Cesare Bartorelli nel ricordo dei suoi allievi

“Una delle doti di Bartorelli, – testimoniava Alberto Zanchetti, allora Direttore Scientifico dell’Istituto Auxologico Italiano, nell’incontro dedicato a Cesare Bartorelli, il 26 ottobre 2017 nella chiesa dell’Annunciata, per iniziativa del Policlinico di Milano, (sarebbe poi venuto a mancare pochi mesi dopo), – era la sua grande capacità di comunicare, la sua simpatia, la capacità di parlare al malato e di farlo parlare, di dargli la sensazione che comprendesse le sue sofferenze e si facesse carico dei suoi problemi. È veramente un esempio eccelso di medico che non è soltanto un tecnico, sia pure un tecnico eccellente come è stato lui, ma anche e forse soprattutto un consigliere, uno a cui affidarsi”. “Cesare Bartorelli ci ha lasciato diverse grandi eredità. Una di queste è senz’altro la soluzione di un problema clinico grave, fino ad allora ancora irrisolto e che molti clinici pensavano irrisolvibile: la cura dell’ipertensione maligna”.

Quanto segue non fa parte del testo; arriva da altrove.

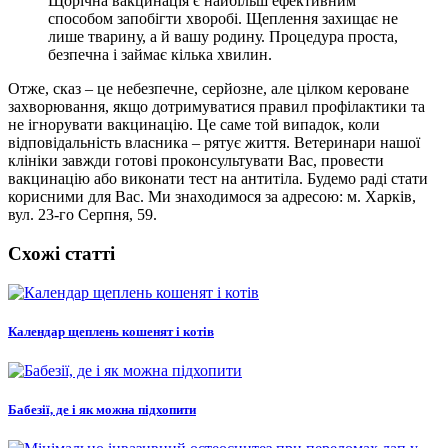
Щорічна вакцинація є найбільш ефективним
способом запобігти хворобі. Щеплення захищає не
лише тварину, а й вашу родину. Процедура проста,
безпечна і займає кілька хвилин.
Отже, сказ – це небезпечне, серйозне, але цілком кероване
захворювання, якщо дотримуватися правил профілактики та
не ігнорувати вакцинацію. Це саме той випадок, коли
відповідальність власника – рятує життя. Ветеринари нашої
клініки завжди готові проконсультувати Вас, провести
вакцинацію або виконати тест на антитіла. Будемо раді стати
корисними для Вас. Ми знаходимося за адресою: м. Харків,
вул. 23-го Серпня, 59.
Схожі статті
Календар щеплень кошенят і котів
Бабезії, де і як можна підхопити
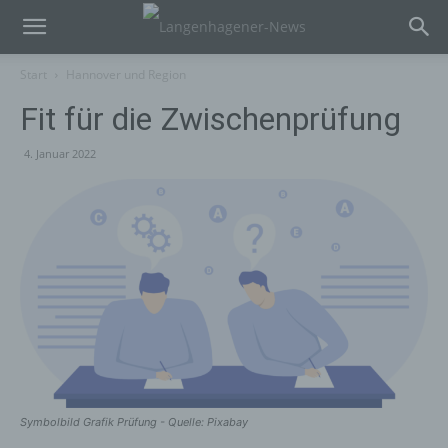
Start
Hannover und Region
Fit für die Zwischenprüfung
4. Januar 2022
Symbolbild Grafik Prüfung - Quelle: Pixabay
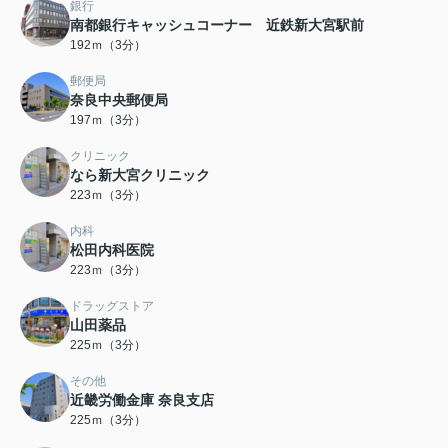
銀行
南都銀行キャッシュコーナー 近鉄新大宮駅前
192ｍ（3分）
郵便局
奈良中央郵便局
197ｍ（3分）
クリニック
なら新大宮クリニック
223ｍ（3分）
内科
松田内科医院
223ｍ（3分）
ドラッグストア
山田薬品
225ｍ（3分）
その他
近畿労働金庫 奈良支店
225ｍ（3分）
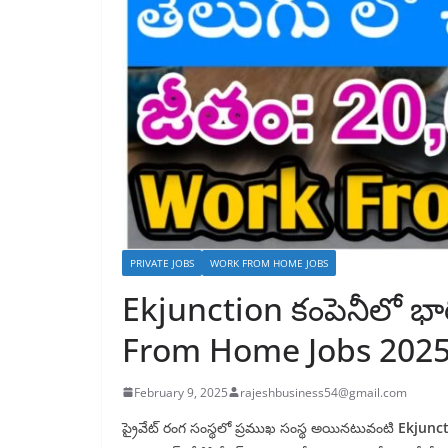
PRIVATE JOBS
WORK FROM HOME JOBS
Ekjunction కంపెనీలో భా
From Home Jobs 202
February 9, 2025
rajeshbusiness54@gmail.com
ప్రైవేట్ రంగ సంస్థలో ప్రముఖ సంస్థ అయినటువంటి
Ekjunc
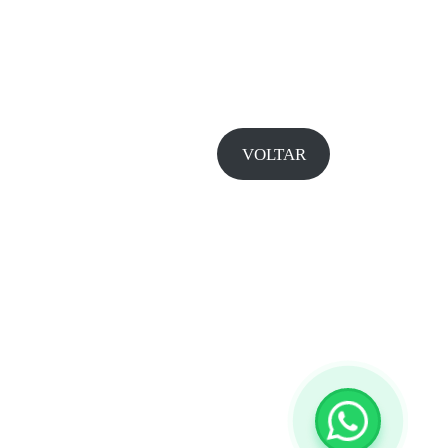
VOLTAR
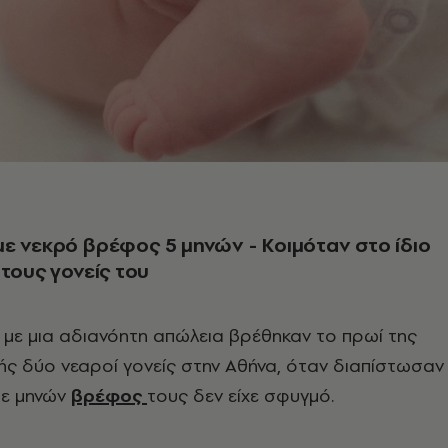
ε νεκρό βρέφος 5 μηνών - Κοιμόταν στο ίδιο
 τους γονείς του
 με μια αδιανόητη απώλεια βρέθηκαν το πρωί της
ς δύο νεαροί γονείς στην Αθήνα, όταν διαπίστωσαν
τε μηνών
βρέφος
τους δεν είχε σφυγμό.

“Cesare Bartorelli è stato un uomo dal fluido speciale, – ricorda oggi Cesare Fiorentini, già direttore del Programma di Cardiologia del Cardiologico Monzino, – con la capacità di entrare in sintonia con chi aveva bisogno delle sue cure e dei suoi insegnamenti. E, oltre alla sua indiscussa levatura scientifico, era un vero maestro sia con gli studenti e i collaboratori sia anche con i pazienti, ai quali si dedicava pienamente”. “E si può dire che, oltre alla preziosa eredità scientifica, abbia trasmessa questa sua dote straordinaria, questa ‘impronta’, ai suoi allievi e discepoli”.

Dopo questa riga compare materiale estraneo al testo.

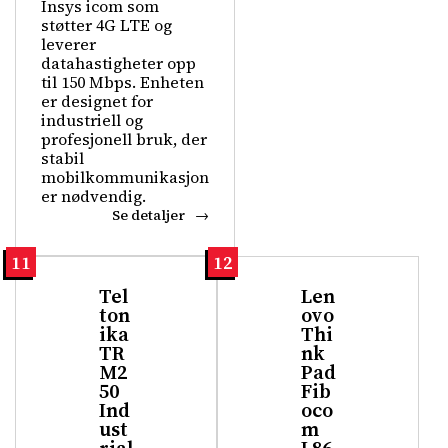
Insys icom som
støtter 4G LTE og
leverer
datahastigheter opp
til 150 Mbps. Enheten
er designet for
industriell og
profesjonell bruk, der
stabil
mobilkommunikasjon
er nødvendig.
Se detaljer
11
12
Tel
Len
ton
ovo
ika
Thi
TR
nk
M2
Pad
50
Fib
Ind
oco
ust
m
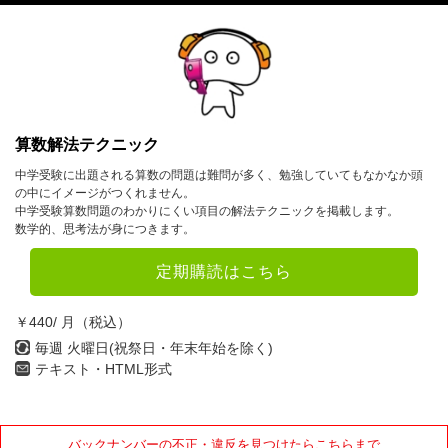
算数解法テクニック
中学受験に出題される算数の問題は難問が多く、勉強していてもなかなか頭
の中にイメージがつくれません。
中学受験算数問題のわかりにくい項目の解法テクニックを掲載します。
数学的、思考法が身につきます。
定期購読はこちら
￥440/ 月（税込）
毎週 火曜日(祝祭日・年末年始を除く)
テキスト・HTML形式
バックナンバーの不正・違反を見つけたらこちらまで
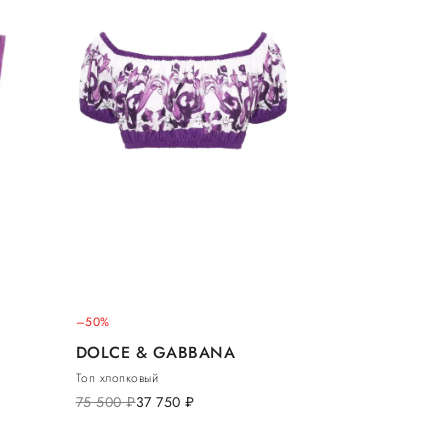
–50%
DOLCE & GABBANA
Топ хлопковый
75 500
руб.
37 750
руб.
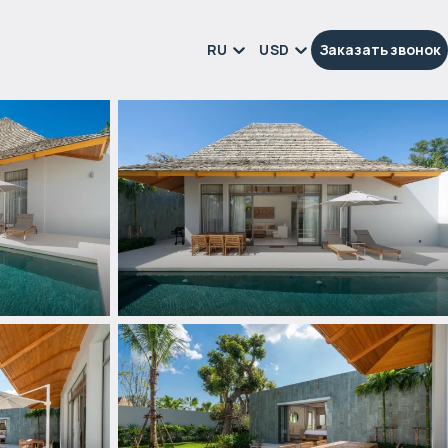
RU
USD
Заказать звонок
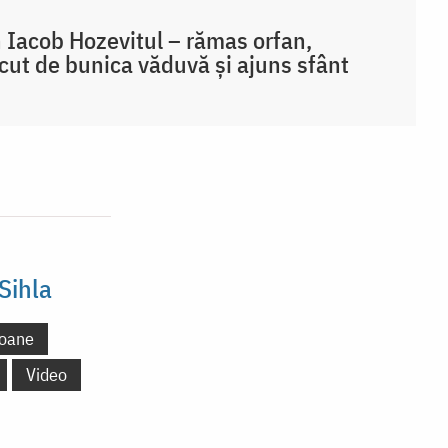
 Iacob Hozevitul – rămas orfan,
cut de bunica văduvă și ajuns sfânt
Sihla
oane
Video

Cesare Bartorelli e i suoi docenti

In occasione dell’incontro dedicato a Cesare Bartorelli, il 26 ottobre 2017 nella chiesa dell’Annunciata, per iniziativa del Policlinico di Milano, Massimiliano Finazzer Flory, regista e attore italiano di formazione medica, – con il suggestivo accompagnamento della sonata n.3 per pianoforte di Ludwig van Beethoven, nell’esecuzione di Arturo Benedetti Michelangeli, che di Bartorelli fu amico e paziente, – riportava ciò che del professore dicevano alcuni dei suoi maestri, lungo il suo percorso di studi e di attività.

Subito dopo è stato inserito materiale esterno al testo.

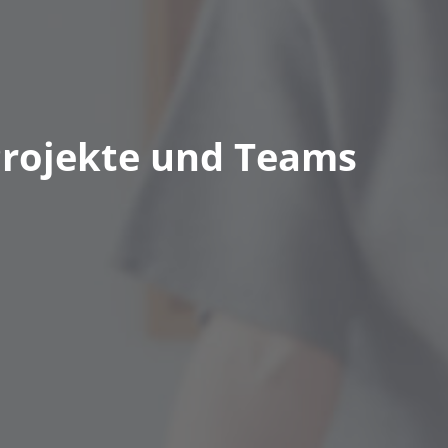
 Projekte und Teams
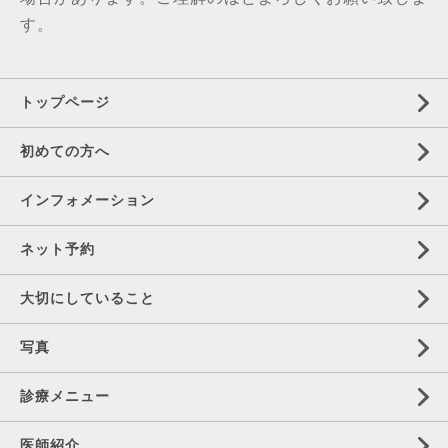
す。
トップページ
初めての方へ
インフォメーション
ネット予約
大切にしていること
写真
診療メニュー
医師紹介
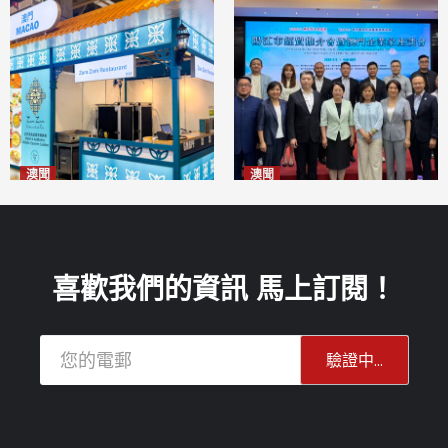
澳聞
澳聞
麗景灣「森」餐廳首次亮相
陽江市經貿推介會暨澳門企業
「2026粵澳名優商品展」
家座談會
2026-08-07
2026-08-07
喜歡我們的資訊 馬上訂閱！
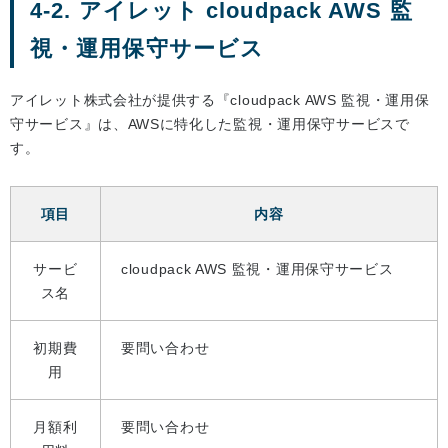
4-2. アイレット cloudpack AWS 監
視・運用保守サービス
アイレット株式会社が提供する『cloudpack AWS 監視・運用保
守サービス』は、AWSに特化した監視・運用保守サービスで
す。
項目
内容
サービ
cloudpack AWS 監視・運用保守サービス
ス名
初期費
要問い合わせ
用
月額利
要問い合わせ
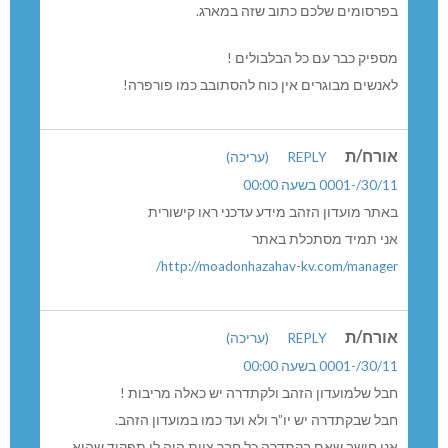
בפרסומים שלכם כתוב שזה במארג.
מספיק כבר עם כל הבלבולים !
לאנשים מבוגרים אין כוח להסתובב כמו פורפרה!
אורח/ת
REPLY
(עריכה)
30/11/-0001 בשעה 00:00
באתר מועדון הזהב מידע עדכני ראו קישורית
אני תמיד מסתכלת באתר
http://moadonhazahav-kv.com/manager/
אורח/ת
REPLY
(עריכה)
30/11/-0001 בשעה 00:00
חבל שלמועדון הזהב ולקתדרה יש כאלה מריבות !
חבל שבקתדרה יש יו”ר ולא ועד כמו במועדון הזהב.
אני חושב שאם בקתדרה כל חבר צוות היה לו תפקיד שהוא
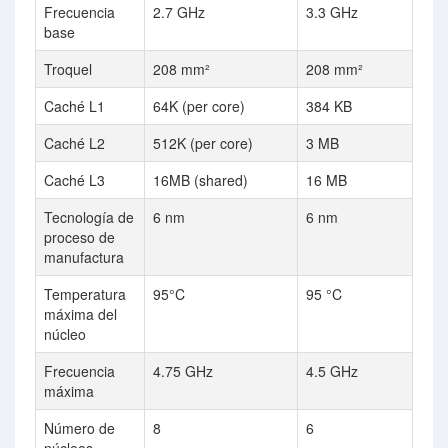
Frecuencia
2.7 GHz
3.3 GHz
base
Troquel
208 mm²
208 mm²
Caché L1
64K (per core)
384 KB
Caché L2
512K (per core)
3 MB
Caché L3
16MB (shared)
16 MB
Tecnología de
6 nm
6 nm
proceso de
manufactura
Temperatura
95°C
95 °C
máxima del
núcleo
Frecuencia
4.75 GHz
4.5 GHz
máxima
Número de
8
6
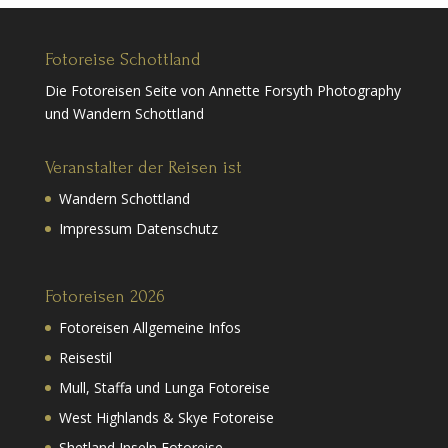
Fotoreise Schottland
Die Fotoreisen Seite von Annette Forsyth Photography
und Wandern Schottland
Veranstalter der Reisen ist
Wandern Schottland
Impressum Datenschutz
Fotoreisen 2026
Fotoreisen Allgemeine Infos
Reisestil
Mull, Staffa und Lunga Fotoreise
West Highlands & Skye Fotoreise
Shetland Inseln Fotoreise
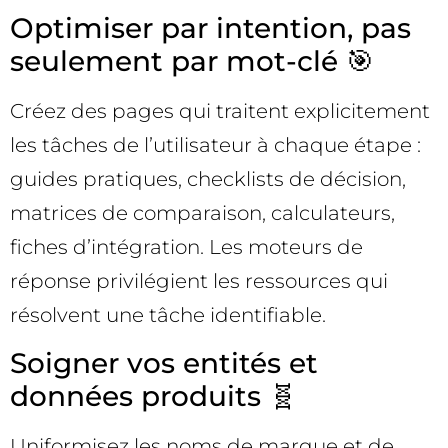
Optimiser par intention, pas
seulement par mot-clé 🎯
Créez des pages qui traitent explicitement
les tâches de l’utilisateur à chaque étape :
guides pratiques, checklists de décision,
matrices de comparaison, calculateurs,
fiches d’intégration. Les moteurs de
réponse privilégient les ressources qui
résolvent une tâche identifiable.
Soigner vos entités et
données produits 🧬
Uniformisez les noms de marque et de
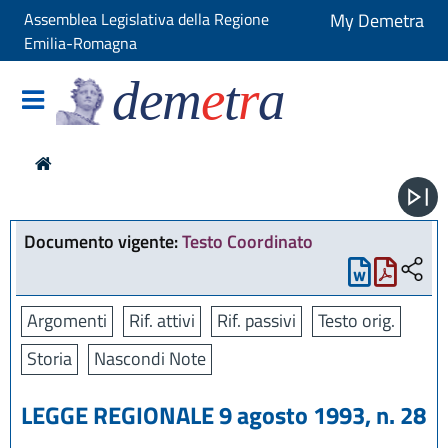
Assemblea Legislativa della Regione
My Demetra
Emilia-Romagna
dem
e
t
r
a
Documento vigente:
Testo Coordinato
Argomenti
Rif. attivi
Rif. passivi
Testo orig.
Storia
Nascondi Note
LEGGE REGIONALE 9 agosto 1993, n. 28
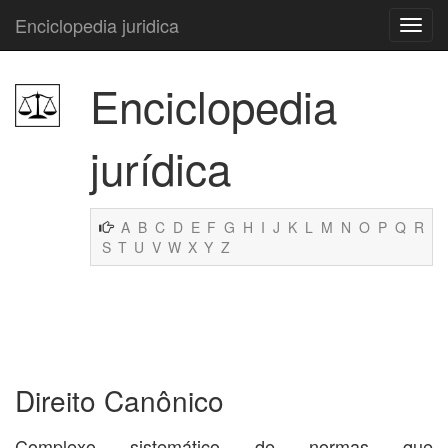
Enciclopedia juridica
Enciclopedia
jurídica
A
B
C
D
E
F
G
H
I
J
K
L
M
N
O
P
Q
R
S
T
U
V
W
X
Y
Z
Direito Canônico
Complexo sistemático de normas que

Nel 1948, per esempio, il grande fisiologo Giulio Cesare Pupilli, che lo conobbe all’università di Siena, diceva di lui che “in ogni sua ora con i suoi allievi interni dava il meglio di sé”. Sempre nello stesso anno, Walter Rudolf Hess, – che l’anno dopo avrebbe vinto il premio Nobel per la Medicina per la scoperta delle funzioni del tronco encefalico, – lo definiva “uomo di grande zelo e di una abilità tecnica fuori dal comune”. E Domenico Campanacci, prima della fine degli anni 40 quand’era docente di Patologia speciale Medica prima a Parma, testimoniava certo, “la grande preparazione legata alla fisiologia, alla fisiopatologia, ma soprattutto la serietà”. Ancora, nel 1955, Guido Melli, – che sarà cacciato dall’università di Parma nel 1938 a seguito dei famigerati provvedimenti fascisti per la difesa della razza e che poi Bartorelli ritroverà a Milano, – testimoniava della sua grande capacità di comunicazione con gli allievi più giovani, con i giovani colleghi.

Zelo, abilità tecnica, grande preparazione, serietà, capacità di comunicazione con i colleghi e soprattutto con i suoi ammalati: alcune delle straordinarie doti umane che hanno fatto di Cesare Bartorelli un uomo e un medico insostituibile. “Guarire talvolta, curare spesso, consolare sempre”.